[Excerpts from a dataset]
_____
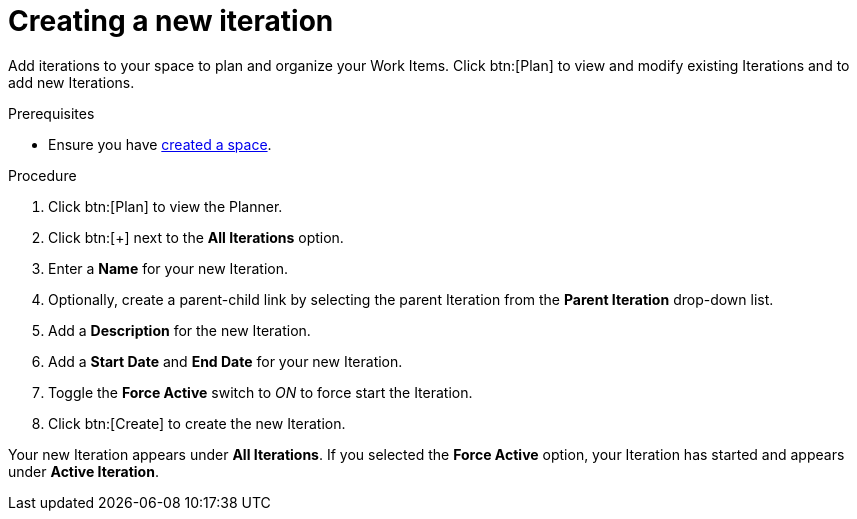[id="creating_a_new_iteration"]
= Creating a new iteration

Add iterations to your space to plan and organize your Work Items. Click btn:[Plan] to view and modify existing Iterations and to add new Iterations.

.Prerequisites

* Ensure you have <<creating_a_new_space,created a space>>.

.Procedure

. Click btn:[Plan] to view the Planner.

. Click btn:[+] next to the *All Iterations* option.

. Enter a *Name* for your new Iteration.

. Optionally, create a parent-child link by selecting the parent Iteration from the *Parent Iteration* drop-down list.

. Add a *Description* for the new Iteration.

. Add a *Start Date* and *End Date* for your new Iteration.

. Toggle the *Force Active* switch to _ON_ to force start the Iteration.

. Click btn:[Create] to create the new Iteration.

Your new Iteration appears under *All Iterations*. If you selected the *Force Active* option, your Iteration has started and appears under *Active Iteration*.
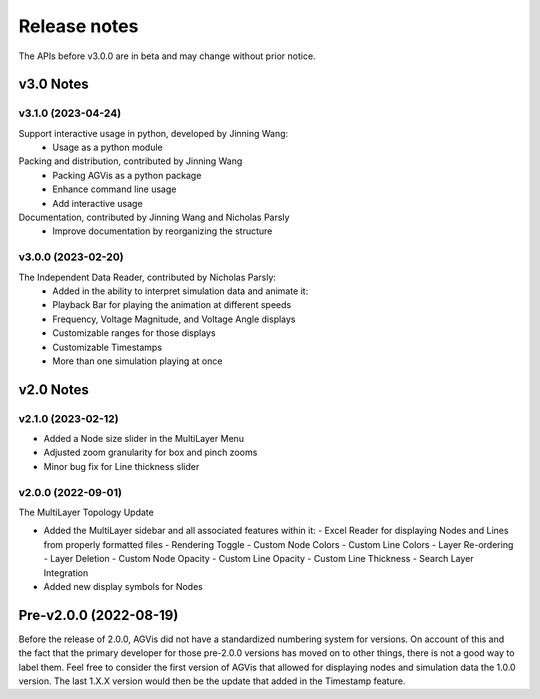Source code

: .. _ReleaseNotes:

=============
Release notes
=============

The APIs before v3.0.0 are in beta and may change without prior notice.

v3.0 Notes
==========

v3.1.0 (2023-04-24)
-------------------

Support interactive usage in python, developed by Jinning Wang:
  - Usage as a python module

Packing and distribution, contributed by Jinning Wang
  - Packing AGVis as a python package
  - Enhance command line usage
  - Add interactive usage

Documentation, contributed by Jinning Wang and Nicholas Parsly
  - Improve documentation by reorganizing the structure

v3.0.0 (2023-02-20)
-------------------

The Independent Data Reader, contributed by Nicholas Parsly:
  - Added in the ability to interpret simulation data and animate it:
  - Playback Bar for playing the animation at different speeds
  - Frequency, Voltage Magnitude, and Voltage Angle displays
  - Customizable ranges for those displays
  - Customizable Timestamps
  - More than one simulation playing at once

v2.0 Notes
==========

v2.1.0 (2023-02-12)
-------------------

- Added a Node size slider in the MultiLayer Menu
- Adjusted zoom granularity for box and pinch zooms
- Minor bug fix for Line thickness slider

v2.0.0 (2022-09-01)
-------------------

The MultiLayer Topology Update

- Added the MultiLayer sidebar and all associated features within it:
  - Excel Reader for displaying Nodes and Lines from properly formatted files
  - Rendering Toggle
  - Custom Node Colors
  - Custom Line Colors
  - Layer Re-ordering
  - Layer Deletion
  - Custom Node Opacity
  - Custom Line Opacity
  - Custom Line Thickness
  - Search Layer Integration
- Added new display symbols for Nodes

Pre-v2.0.0 (2022-08-19)
==============================

Before the release of 2.0.0, AGVis did not have a standardized numbering system for versions.
On account of this and the fact that the primary developer for those pre-2.0.0 versions has moved on to other things,
there is not a good way to label them. Feel free to consider the first version of AGVis that allowed for displaying nodes and simulation data the 1.0.0 version.
The last 1.X.X version would then be the update that added in the Timestamp feature.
_____
TASK GOAL >> Each line above that contains the word "AGVis" should be returned.

RESULT OF THE EXERCISE >>
  - Packing AGVis as a python package
Before the release of 2.0.0, AGVis did not have a standardized numbering system for versions.
there is not a good way to label them. Feel free to consider the first version of AGVis that allowed for displaying nodes and simulation data the 1.0.0 version.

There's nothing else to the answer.